Paraná

Crise na Lactobom leva ex-funcionários a protestar por direitos trabalhistas atrasados

A indústria Lactobom, tradicional fabricante de leite e derivados com sede em Toledo, entrou oficialmente em processo de recuperação judicial e enfrenta uma grave crise financeira que já atinge duramente ex-colaboradores da empresa.
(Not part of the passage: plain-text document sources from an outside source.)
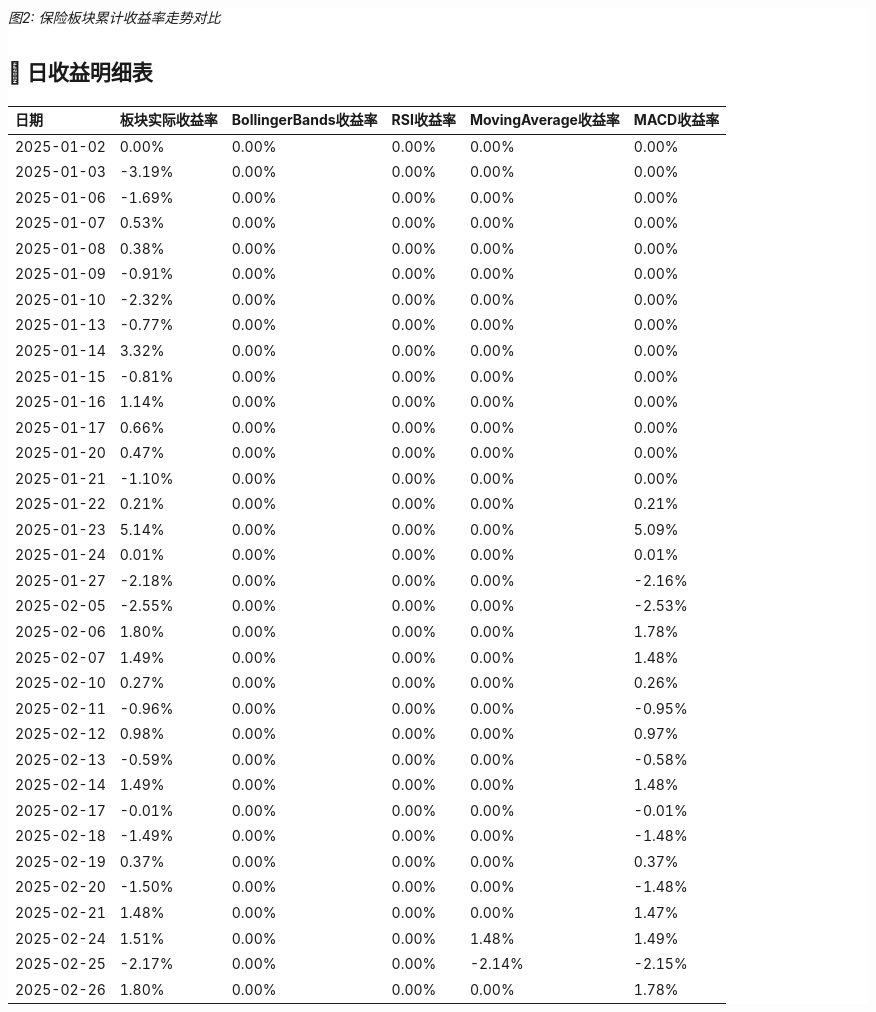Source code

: *图2: 保险板块累计收益率走势对比*

## 📅 日收益明细表

| 日期         | 板块实际收益率   | BollingerBands收益率   | RSI收益率   | MovingAverage收益率   | MACD收益率   |
|:-----------|:----------|:--------------------|:---------|:-------------------|:----------|
| 2025-01-02 | 0.00%     | 0.00%               | 0.00%    | 0.00%              | 0.00%     |
| 2025-01-03 | -3.19%    | 0.00%               | 0.00%    | 0.00%              | 0.00%     |
| 2025-01-06 | -1.69%    | 0.00%               | 0.00%    | 0.00%              | 0.00%     |
| 2025-01-07 | 0.53%     | 0.00%               | 0.00%    | 0.00%              | 0.00%     |
| 2025-01-08 | 0.38%     | 0.00%               | 0.00%    | 0.00%              | 0.00%     |
| 2025-01-09 | -0.91%    | 0.00%               | 0.00%    | 0.00%              | 0.00%     |
| 2025-01-10 | -2.32%    | 0.00%               | 0.00%    | 0.00%              | 0.00%     |
| 2025-01-13 | -0.77%    | 0.00%               | 0.00%    | 0.00%              | 0.00%     |
| 2025-01-14 | 3.32%     | 0.00%               | 0.00%    | 0.00%              | 0.00%     |
| 2025-01-15 | -0.81%    | 0.00%               | 0.00%    | 0.00%              | 0.00%     |
| 2025-01-16 | 1.14%     | 0.00%               | 0.00%    | 0.00%              | 0.00%     |
| 2025-01-17 | 0.66%     | 0.00%               | 0.00%    | 0.00%              | 0.00%     |
| 2025-01-20 | 0.47%     | 0.00%               | 0.00%    | 0.00%              | 0.00%     |
| 2025-01-21 | -1.10%    | 0.00%               | 0.00%    | 0.00%              | 0.00%     |
| 2025-01-22 | 0.21%     | 0.00%               | 0.00%    | 0.00%              | 0.21%     |
| 2025-01-23 | 5.14%     | 0.00%               | 0.00%    | 0.00%              | 5.09%     |
| 2025-01-24 | 0.01%     | 0.00%               | 0.00%    | 0.00%              | 0.01%     |
| 2025-01-27 | -2.18%    | 0.00%               | 0.00%    | 0.00%              | -2.16%    |
| 2025-02-05 | -2.55%    | 0.00%               | 0.00%    | 0.00%              | -2.53%    |
| 2025-02-06 | 1.80%     | 0.00%               | 0.00%    | 0.00%              | 1.78%     |
| 2025-02-07 | 1.49%     | 0.00%               | 0.00%    | 0.00%              | 1.48%     |
| 2025-02-10 | 0.27%     | 0.00%               | 0.00%    | 0.00%              | 0.26%     |
| 2025-02-11 | -0.96%    | 0.00%               | 0.00%    | 0.00%              | -0.95%    |
| 2025-02-12 | 0.98%     | 0.00%               | 0.00%    | 0.00%              | 0.97%     |
| 2025-02-13 | -0.59%    | 0.00%               | 0.00%    | 0.00%              | -0.58%    |
| 2025-02-14 | 1.49%     | 0.00%               | 0.00%    | 0.00%              | 1.48%     |
| 2025-02-17 | -0.01%    | 0.00%               | 0.00%    | 0.00%              | -0.01%    |
| 2025-02-18 | -1.49%    | 0.00%               | 0.00%    | 0.00%              | -1.48%    |
| 2025-02-19 | 0.37%     | 0.00%               | 0.00%    | 0.00%              | 0.37%     |
| 2025-02-20 | -1.50%    | 0.00%               | 0.00%    | 0.00%              | -1.48%    |
| 2025-02-21 | 1.48%     | 0.00%               | 0.00%    | 0.00%              | 1.47%     |
| 2025-02-24 | 1.51%     | 0.00%               | 0.00%    | 1.48%              | 1.49%     |
| 2025-02-25 | -2.17%    | 0.00%               | 0.00%    | -2.14%             | -2.15%    |
| 2025-02-26 | 1.80%     | 0.00%               | 0.00%    | 0.00%              | 1.78%     |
Na manhã desta terça-feira (6), cerca de 15 ex-funcionários realizaram uma manifestação em frente à sede da companhia, cobrando o pagamento de salários atrasados, acertos rescisórios e o terço de férias.

Segundo os manifestantes, ao menos 40 trabalhadores desligados da empresa aguardam os pagamentos, alguns deles há mais de um mês. A mobilização teve como objetivo chamar a atenção pública para a situação e pressionar a empresa por uma solução.

“Ficamos sem nenhuma resposta, sem dinheiro e com contas vencendo. Estamos aqui para mostrar que não é justo”, disse um dos ex-colaboradores durante o protesto.

A recuperação judicial da Lactobom foi protocolada em 18 de março deste ano. Em entrevista ao portal Toledo News, o gerente industrial da empresa, Fábio Madalozzo, informou que uma equipe de advogados assumirá os trâmites legais a partir desta quinta-feira (8).

Segundo ele, o plano de recuperação incluirá um cronograma de pagamentos que precisa ser aprovado judicialmente antes que qualquer valor seja quitado. “Os trabalhadores estão no topo da lista de prioridades, seguidos por fornecedores e bancos”, afirmou.

Fundada em 1993, a Lactobom chegou a operar com várias unidades no Paraná, mas vem enfrentando dificuldades financeiras nos últimos anos. A crise foi agravada pela pandemia, pelo aumento dos custos de produção e pela queda no preço do leite no mercado nacional.

Somente em 2023, a empresa acumulou prejuízo de R$ 1,59 milhão, número que subiu para R$ 2,77 milhões até outubro de 2024. As despesas financeiras também cresceram mais de 10%, impulsionadas por dívidas bancárias.

A situação levou ao fechamento da unidade da empresa em Ponta Grossa e à redução drástica do quadro de pessoal. Atualmente, restam apenas 69 funcionários na operação de Toledo, e cerca de 40 deles também estão com salários em atraso.

O futuro da Lactobom agora depende da aprovação do plano de recuperação judicial pela Vara Cível e Empresarial da Comarca de Cascavel. Até lá, a incerteza continua para os ex-trabalhadores, que seguem buscando o reconhecimento de seus direitos básicos.